I dont know how MS thinks now, but they took that risk with the 360. They wanted to release earlier than Sony to beat them on the launch race.
What Sony chose for its PS3 specs were unknown for MS at the time. As a good business it is very likely they did consider the possibility that Sony might have come with a more powerful console later.
MS must have had a "phew" moment when that scenario case did not come to fruition.
Instead a good chunk of the cost budget for the PS3 went to a different disk based medium and other bits and pieces rather than a tangible performance boost which also made the retail price relatively uncompetitive and missed a proper launch window.
It was quite amazing how MS have invested in campaigns and media to make those PS3 "extras/additions/advantages" look less relevant while Sony was investing to make them appear relevant to convince people ;)

If they want to launch earlier again they might release a less powerful console and who knows, perhaps they might focus instead on augmented/new gaming experiences to leverage for the performance difference.

edit: Based on some rumors that appeared a few months ago, both are investing on augmented experiences. I am sure we are going to be really surprised in that area at next E3 ;)
 
Maybe they got too greedy and want to profit from day one .
Well,about this...
http://semiaccurate.com/forums/showpost.php?p=174851&postcount=1060
There is a long interview with Sony CEO Hirai Kazuo(The former president of SCEI) on the future direction of Sony and SCEI.

He spells out two principles that will direct the path that Sony will take.

1. Cutting loss is much more important than holding onto market share. <= This would mean all future Sony hardware will be sold at a profit.

2. Gaikai streaming is at the center of Sony's content strategy, where Gaikai streaming will be made available to Bravias and Blu-Ray players. This is a shift away from "Dedicated gaming hardware" to "Casual streamed gaming everywhere on any device".

Based on Hirai's statement, I don't think Sony would invest heavily in the PS4 hardware, which is nothing more than a temporary stopgap.
 
Unless you want to enter at a much lower pricepoint, or you are adding cost in other systems (Kinect 2). As I've said many a time before, without knowing the business model and proposition, we cannot use any such assumptions to accurately determine hardware targets.

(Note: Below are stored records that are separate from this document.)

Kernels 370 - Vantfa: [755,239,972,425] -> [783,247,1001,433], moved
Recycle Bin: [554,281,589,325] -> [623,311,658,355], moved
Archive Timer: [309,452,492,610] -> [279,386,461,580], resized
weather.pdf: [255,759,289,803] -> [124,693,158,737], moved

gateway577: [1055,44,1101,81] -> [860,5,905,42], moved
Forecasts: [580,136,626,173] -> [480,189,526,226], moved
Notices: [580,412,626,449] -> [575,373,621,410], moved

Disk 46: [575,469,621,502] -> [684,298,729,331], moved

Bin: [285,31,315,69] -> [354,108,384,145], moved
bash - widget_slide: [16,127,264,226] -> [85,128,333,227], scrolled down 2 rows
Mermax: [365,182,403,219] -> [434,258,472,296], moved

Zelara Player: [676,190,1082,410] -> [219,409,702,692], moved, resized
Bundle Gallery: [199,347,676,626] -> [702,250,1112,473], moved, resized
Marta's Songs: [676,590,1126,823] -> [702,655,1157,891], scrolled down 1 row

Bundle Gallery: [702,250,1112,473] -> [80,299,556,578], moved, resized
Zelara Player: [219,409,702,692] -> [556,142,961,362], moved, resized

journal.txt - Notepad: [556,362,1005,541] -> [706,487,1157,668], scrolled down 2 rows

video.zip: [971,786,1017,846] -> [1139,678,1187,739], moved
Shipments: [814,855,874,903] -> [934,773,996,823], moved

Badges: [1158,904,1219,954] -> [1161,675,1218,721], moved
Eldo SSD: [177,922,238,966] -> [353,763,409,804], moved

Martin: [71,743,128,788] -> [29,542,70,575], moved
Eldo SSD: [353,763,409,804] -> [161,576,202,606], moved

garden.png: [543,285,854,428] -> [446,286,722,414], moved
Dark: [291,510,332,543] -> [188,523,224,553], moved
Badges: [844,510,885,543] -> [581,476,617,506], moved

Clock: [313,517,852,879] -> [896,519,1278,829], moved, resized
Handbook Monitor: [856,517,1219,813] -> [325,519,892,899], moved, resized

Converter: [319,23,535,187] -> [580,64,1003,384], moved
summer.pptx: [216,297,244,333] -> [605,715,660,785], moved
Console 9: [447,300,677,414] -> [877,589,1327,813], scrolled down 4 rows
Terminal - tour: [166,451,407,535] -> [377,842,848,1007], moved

In this case I see hard for MS.The kinect is hated by the vast majority of 360 users.If MS will not give these millions of users what they want
they will go elsewhere(pc and ps4).We just have to wait for the presentation of the new xbox.
 
Whoo! Although I always preferred the GUS. And I built my own resistor DAC soundcard when I was poor.

I still remeber this with the GUS http://www.youtube.com/watch?v=XtCW-axRJV8

I can imagine what three blocks they're talking about, and at least two of them will help with graphics, although one is more general purpose. I have a special fondness for the third, since I spent many hours coming to terms with it's idiosyncracies.

You safe yourself because you are not in range so I can bite you :devilish: , I hate so much mistery :smile:
 
If Ms are lumping a Kinect in with the xbox experience they won't need to be most powerful or anywhere near orbis for that matter. If they are going for casuals, where the real money is, then they would only need xbox 400 as long as they improved Kinect.

We could have 3 very different beasts, Wii u going for the gimmick crowd, 360 for the casuals/gimmick and PS orbis (which my phone auto corrects to penis lol) going for the hardcore.

What is the latest on orbis? Last Dec kit didn't have a discreet gpu as far as I remember opting for the a10 APU could this be why some are saying xbox might be more powerful? I imagine a PS orbis with APU and similar gpu would be more powerful than the solution Ms are rumoured to be going with.
 
Casuals=/=cheap,Casuals=/=not powerful

If you wanna sell something to casuals,what you need is good marketing

And no one will going for just "A/B/C" in next-gen,Nintendo,MS,Sony,they all want everyone,including cores,including casuals.

For me i think MS and Sony next console's power level will be very close,the main difference between both will be different peripherals.